**Dataset**
────────────────────
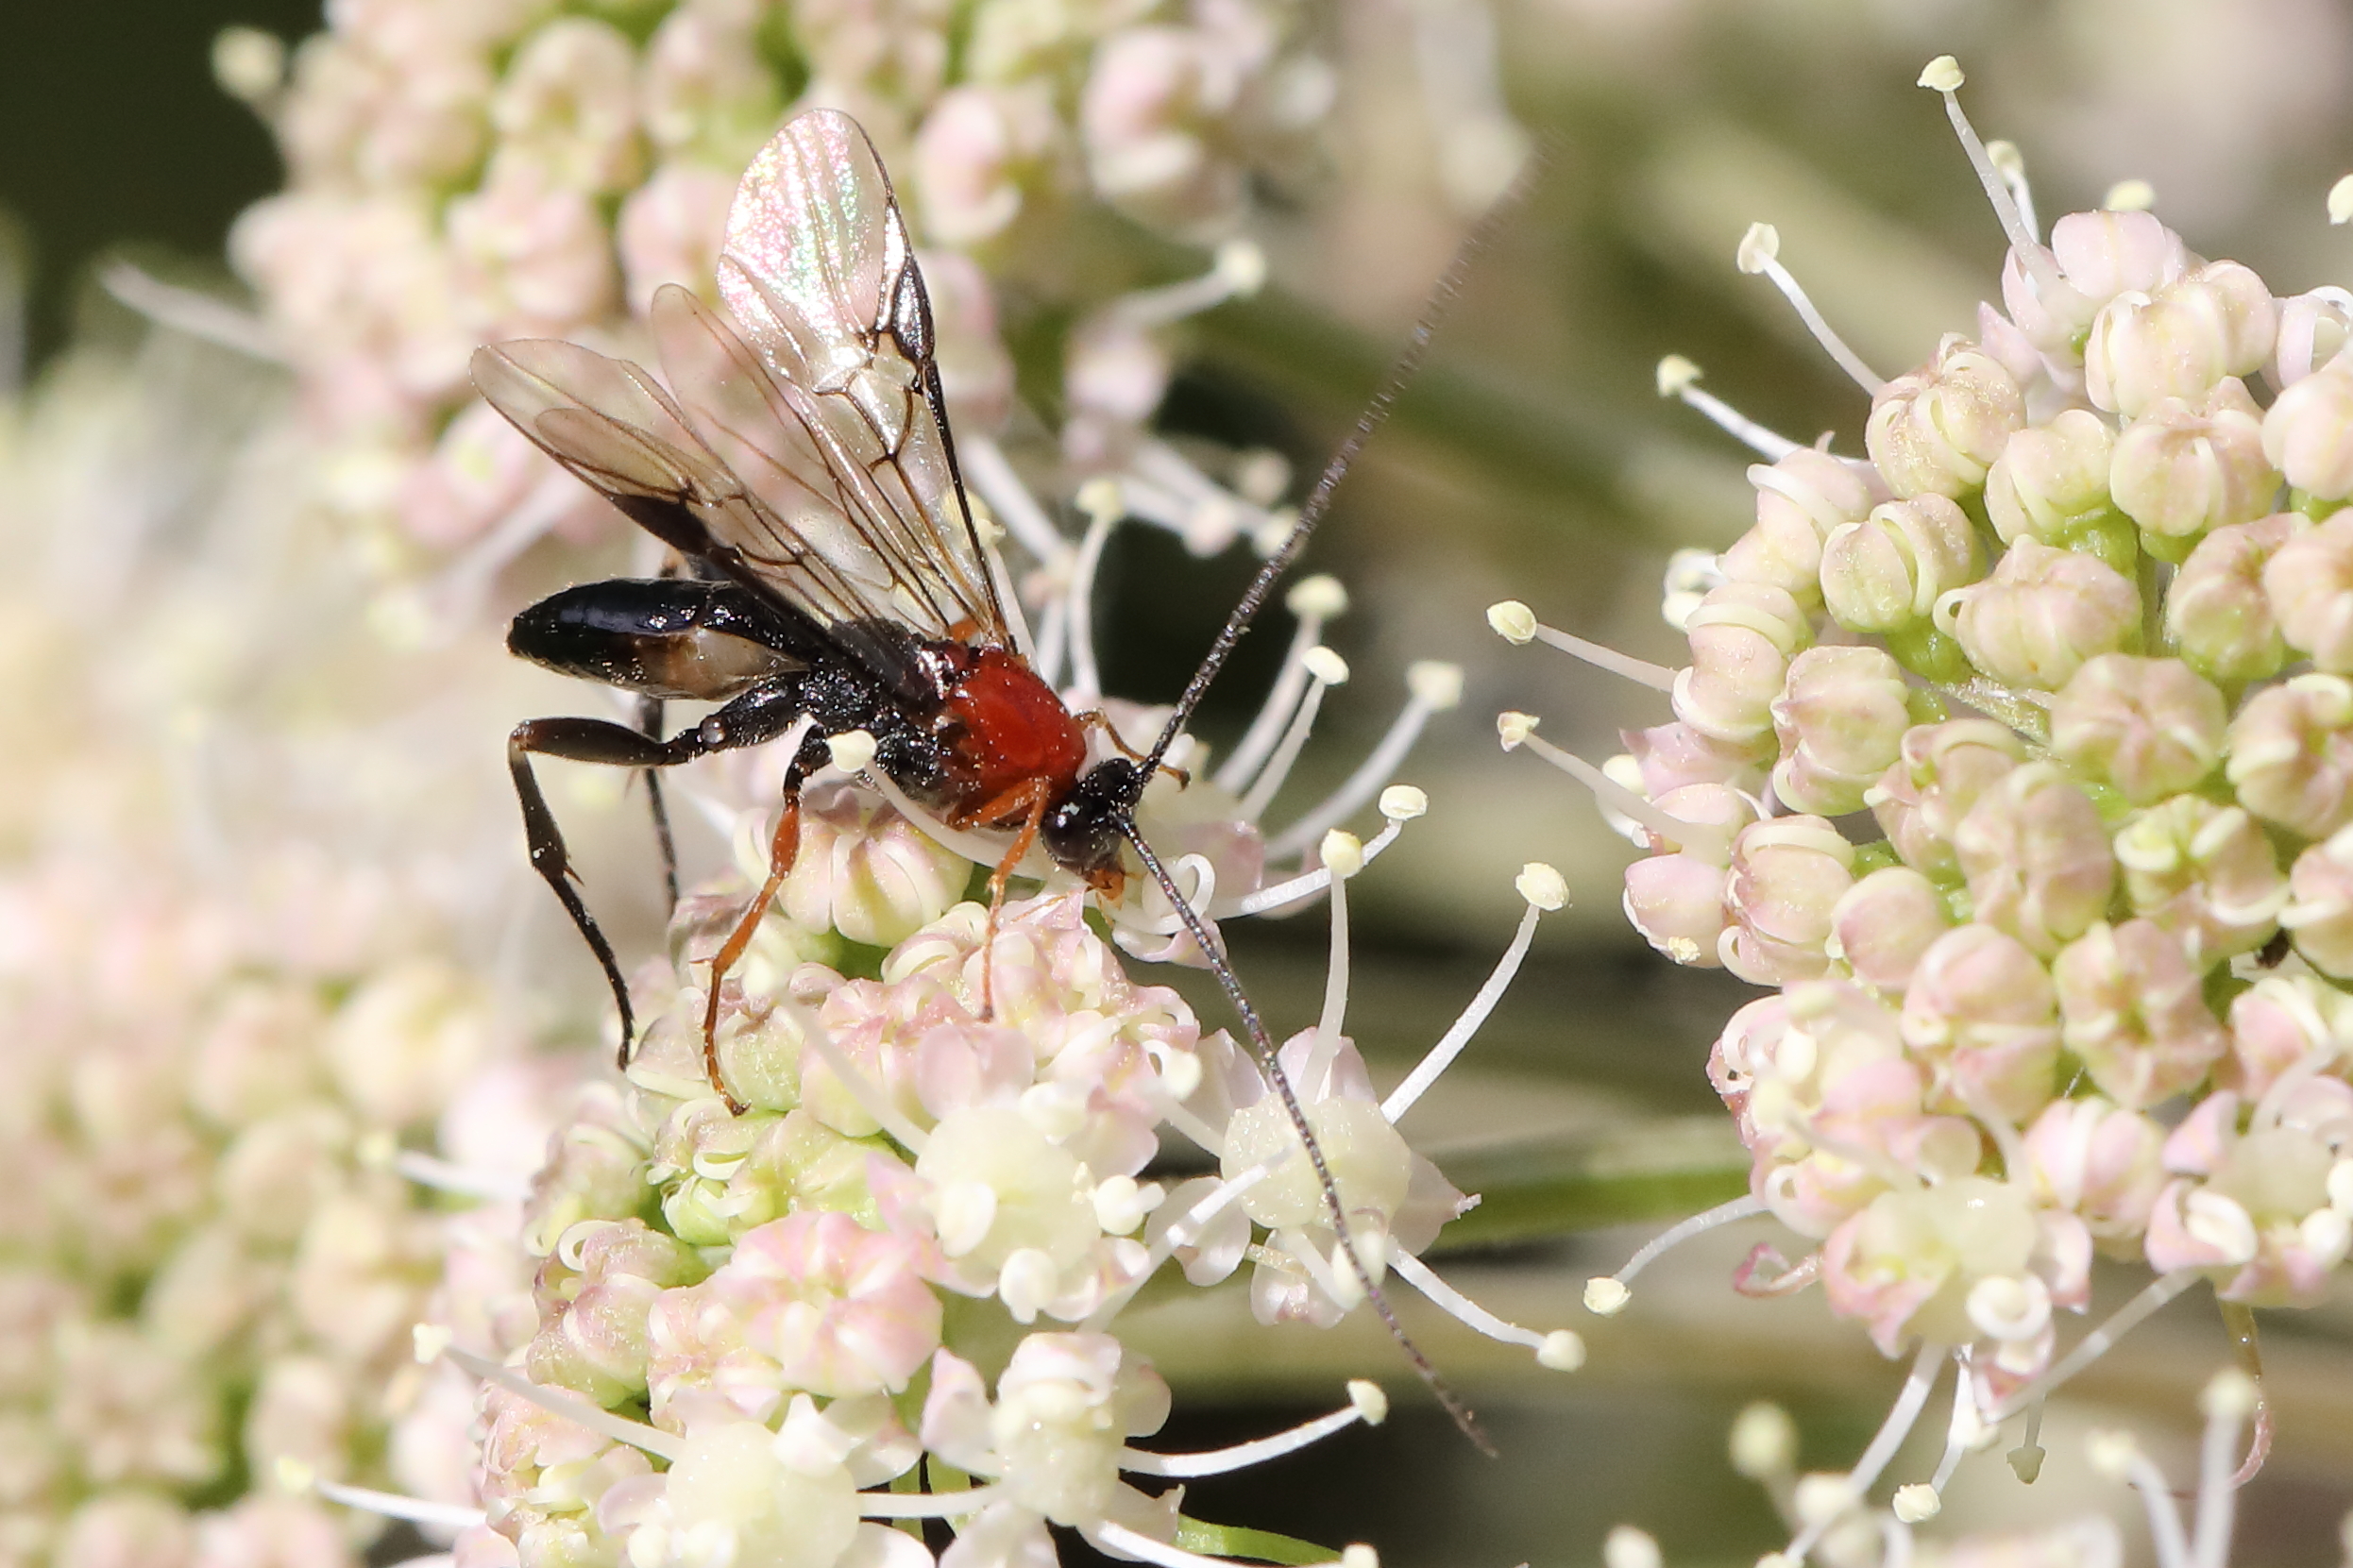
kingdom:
────────────────────
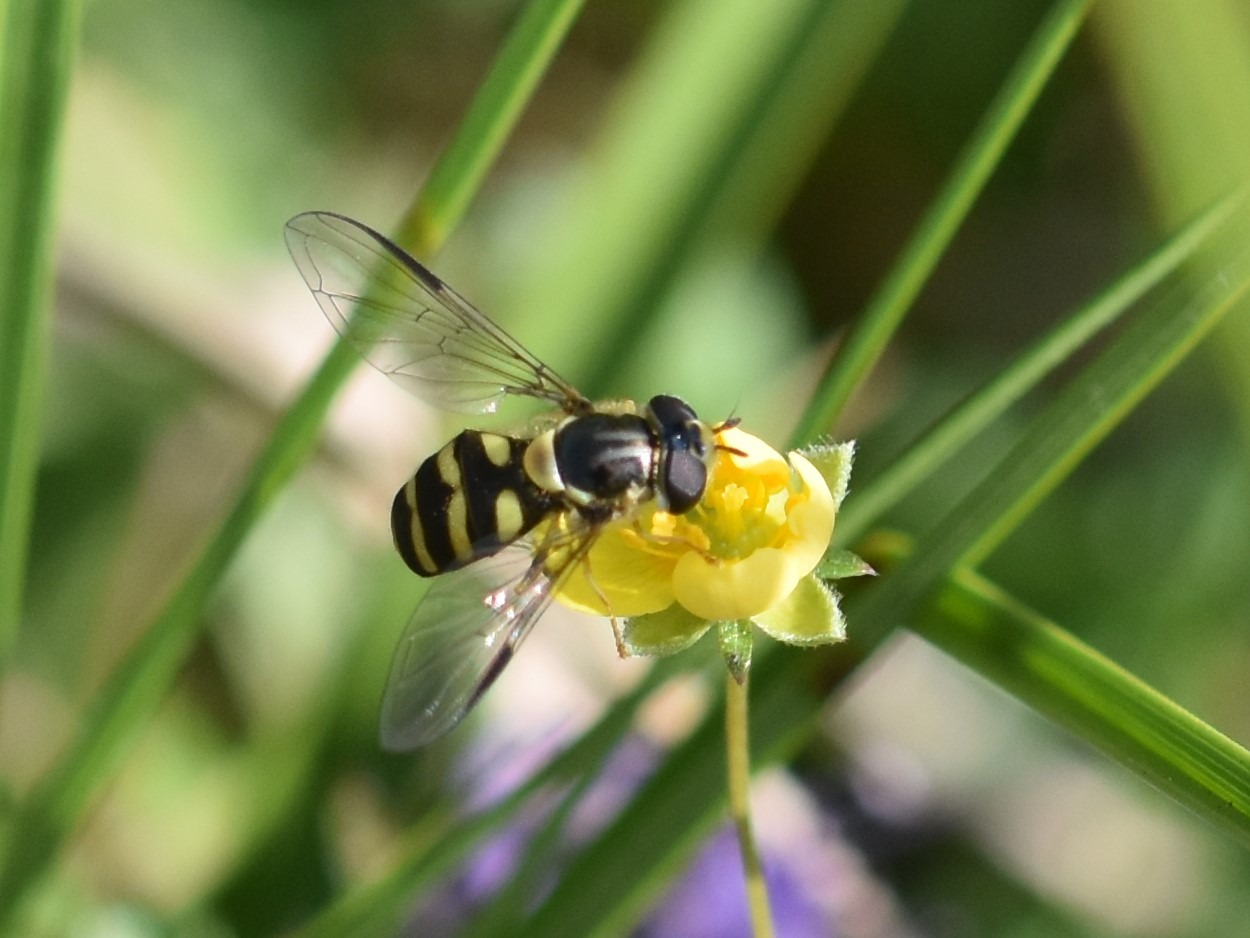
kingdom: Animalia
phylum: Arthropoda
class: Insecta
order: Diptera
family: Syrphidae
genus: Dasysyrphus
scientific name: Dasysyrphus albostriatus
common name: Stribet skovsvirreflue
────────────────────
**Your objective**
Print, unchanged, every line from the one containing "phylum: Arthropoda" through the one containing "common name: Stribet skovsvirreflue", including both of those lines.

**Output for this task**
phylum: Arthropoda
class: Insecta
order: Diptera
family: Syrphidae
genus: Dasysyrphus
scientific name: Dasysyrphus albostriatus
common name: Stribet skovsvirreflue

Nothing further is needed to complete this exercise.